DOCUMENT SEGMENT
# # # # # # #
Uniqueness is determined using the SameValueZero algorithm, which behaves like === with one twist: NaN is treated as equal to itself. Objects, however, are compared by reference, so two structurally identical objects are still distinct entries.

const set = new Set();
set.add(NaN).add(NaN); // only one NaN stored
set.add({}).add({});   // two different object references

console.log(set.size); // 1 NaN + 2 objects

Output:

3

Adding, checking, and removing

The core API is small and chainable. add inserts a value (and returns the set, so calls can be chained), has reports membership, delete removes a value (returning a boolean), and clear empties the set entirely.

Method / propertyReturnsDescription
add(value)the SetAdds value; no-op if already present
has(value)booleanWhether value is in the set
delete(value)booleanRemoves value; true if it existed
clear()undefinedRemoves all values
sizenumberCurrent count of values
const tags = new Set();
tags.add("js").add("web").add("js"); // chained, "js" added once

console.log(tags.has("web")); // true
console.log(tags.delete("nope")); // false — wasn't there
console.log(tags.size); // 2

Output:

true
false
2

Use size (a property), not length. A Set has no length, and reading it returns undefined.
# # # # # # #
Update the passage on JavaScript Sets, beginning at "const set = new" and stopping after "the set entirely.", so that "membership" is replaced with "presence".

[Saved data entries]
# # # # # # #
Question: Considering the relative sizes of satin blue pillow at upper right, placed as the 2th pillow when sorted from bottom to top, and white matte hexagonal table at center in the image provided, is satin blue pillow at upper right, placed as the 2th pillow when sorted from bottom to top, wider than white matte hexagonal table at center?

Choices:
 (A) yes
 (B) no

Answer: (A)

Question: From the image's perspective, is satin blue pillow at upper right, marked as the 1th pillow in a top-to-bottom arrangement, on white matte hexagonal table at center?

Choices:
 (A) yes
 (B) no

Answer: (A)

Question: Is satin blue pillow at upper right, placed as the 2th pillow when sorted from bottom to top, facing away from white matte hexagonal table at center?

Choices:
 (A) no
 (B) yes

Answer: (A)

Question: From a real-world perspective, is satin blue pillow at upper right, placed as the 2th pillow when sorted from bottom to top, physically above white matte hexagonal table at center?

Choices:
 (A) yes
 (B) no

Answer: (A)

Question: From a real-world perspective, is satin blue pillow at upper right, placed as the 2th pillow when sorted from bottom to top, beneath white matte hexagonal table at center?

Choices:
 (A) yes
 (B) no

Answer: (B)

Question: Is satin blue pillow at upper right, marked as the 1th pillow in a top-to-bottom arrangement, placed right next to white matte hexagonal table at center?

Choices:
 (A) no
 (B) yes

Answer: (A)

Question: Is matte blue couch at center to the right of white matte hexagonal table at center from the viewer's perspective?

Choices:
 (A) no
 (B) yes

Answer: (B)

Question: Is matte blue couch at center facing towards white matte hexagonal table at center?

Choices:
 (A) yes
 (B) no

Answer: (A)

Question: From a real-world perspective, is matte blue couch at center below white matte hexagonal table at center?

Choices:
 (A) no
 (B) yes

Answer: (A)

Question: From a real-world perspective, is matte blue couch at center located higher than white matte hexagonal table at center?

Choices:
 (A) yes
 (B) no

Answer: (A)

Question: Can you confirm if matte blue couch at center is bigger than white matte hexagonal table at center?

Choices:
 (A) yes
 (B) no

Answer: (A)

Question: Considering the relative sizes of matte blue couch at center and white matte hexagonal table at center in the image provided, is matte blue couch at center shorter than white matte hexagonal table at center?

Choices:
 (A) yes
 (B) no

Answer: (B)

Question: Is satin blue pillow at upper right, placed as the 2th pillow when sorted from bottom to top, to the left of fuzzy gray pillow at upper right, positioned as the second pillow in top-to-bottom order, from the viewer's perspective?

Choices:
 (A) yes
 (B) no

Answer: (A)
# # # # # # #
EXPECTED OUTPUT
const set = new Set();
set.add(NaN).add(NaN); // only one NaN stored
set.add({}).add({});   // two different object references

console.log(set.size); // 1 NaN + 2 objects

Output:

3

Adding, checking, and removing

The core API is small and chainable. add inserts a value (and returns the set, so calls can be chained), has reports presence, delete removes a value (returning a boolean), and clear empties the set entirely.